The Sabbath is the great equalizer, for that day is a fore taste of the Kingdom when all – great or small – are reckoned to be exactly the same and equal. There are no masters and slaves on that day . . . only Family!
There are many texts in the Hebrew Bible related to the Sabbath, find them and relish the images God puts in your mind’s eye. The Sabbath is that picture of the way a community redeemed by the blood will live both in relation to God and to each other. So I encourage us all to cultivate the spiritual discipline of taking a sabbath rest … the Bridge Between the Commandments to Love our God and Our Fellow Creatures.
Revised Update 1/09/12
This morning I had two emails asking if I could recommend a book or two on the Sabbath day. I will recommend three in descending.

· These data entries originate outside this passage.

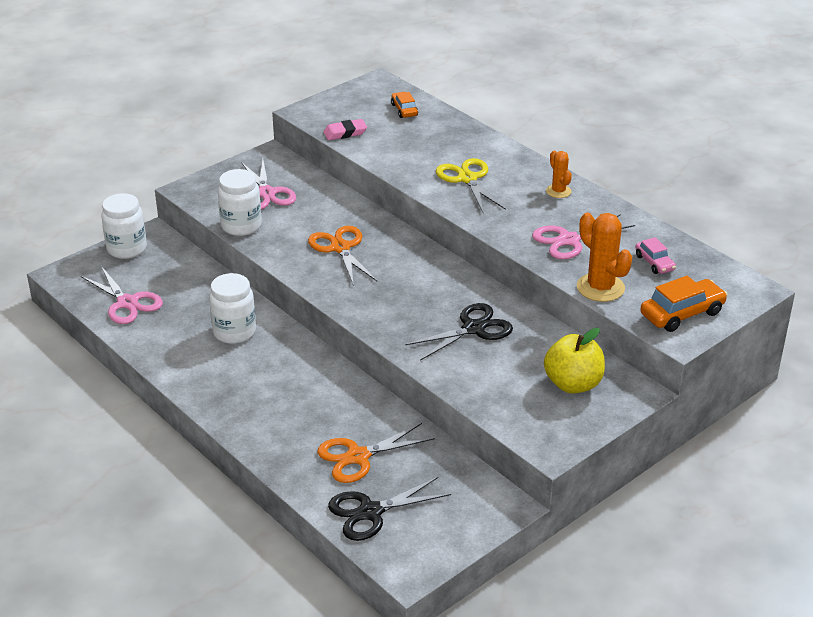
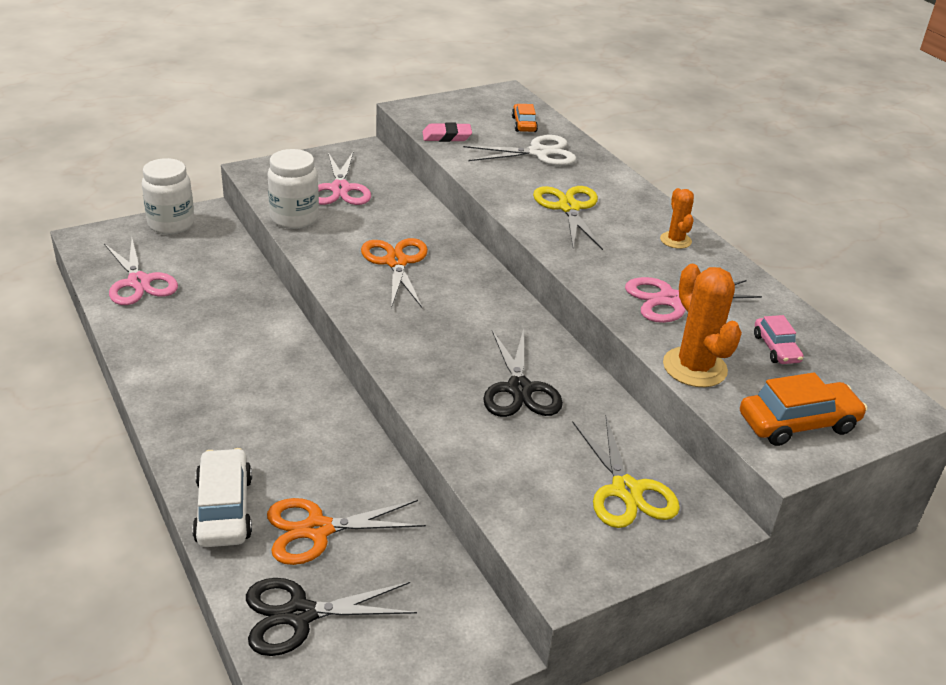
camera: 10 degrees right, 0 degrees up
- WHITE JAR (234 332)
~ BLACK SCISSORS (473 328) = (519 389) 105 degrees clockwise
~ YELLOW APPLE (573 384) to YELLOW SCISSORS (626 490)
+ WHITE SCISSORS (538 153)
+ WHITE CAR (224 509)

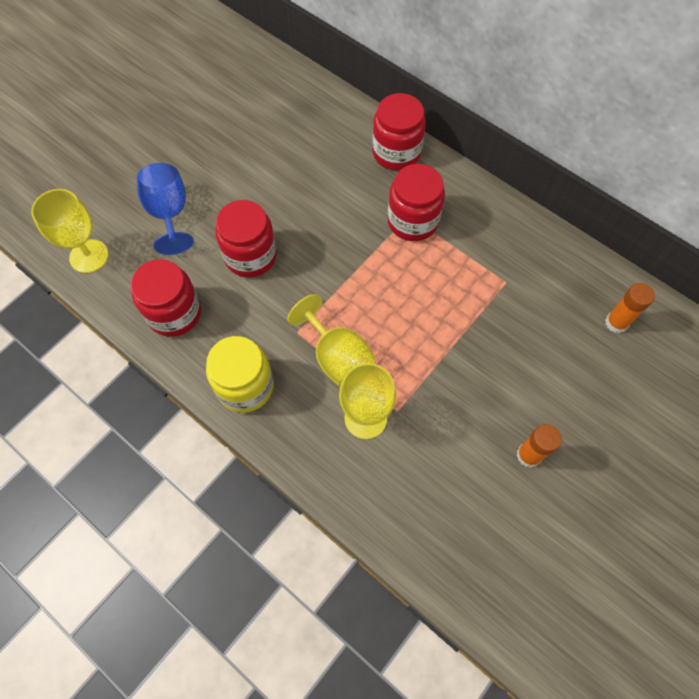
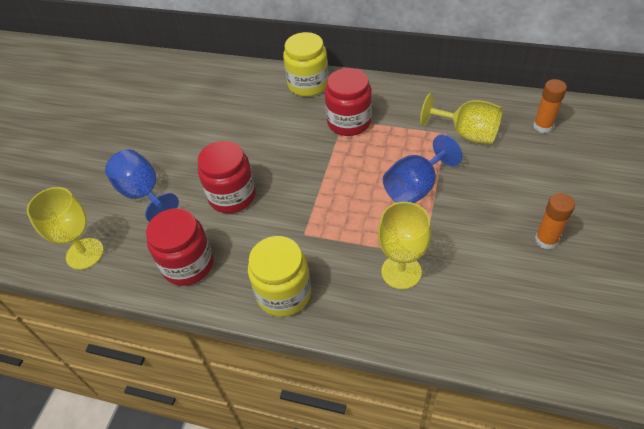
camera: 20 degrees left, 15 degrees down
~ RED JAR (396 152) to YELLOW JAR (308 84)
~ YELLOW GOBLET (337 357) to (467 134)
+ BLUE GOBLET (415 188)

1) The first book I would read on the Sabbath is Abraham J. Heschel’s The Sabbath. Heschel was a very insightful Jewish biblical scholar. His small classic on the Sabbath simply changed the way I understood what this day was all about. Read this before anything.
2) Anything by Marva J. Dawn will challenge you and bless your heart and your mind. Keeping the Sabbath Wholly is no exception. She makes a nice compliment to Heschel.
3) Wayne Muller writes in a way that reminds me of Henri J. M. Nouwen and is a feast for the heart. His Sabbath: Restoring the Sacred Rhythm of Rest I have found to be a wonderful guide to spiritual thinking.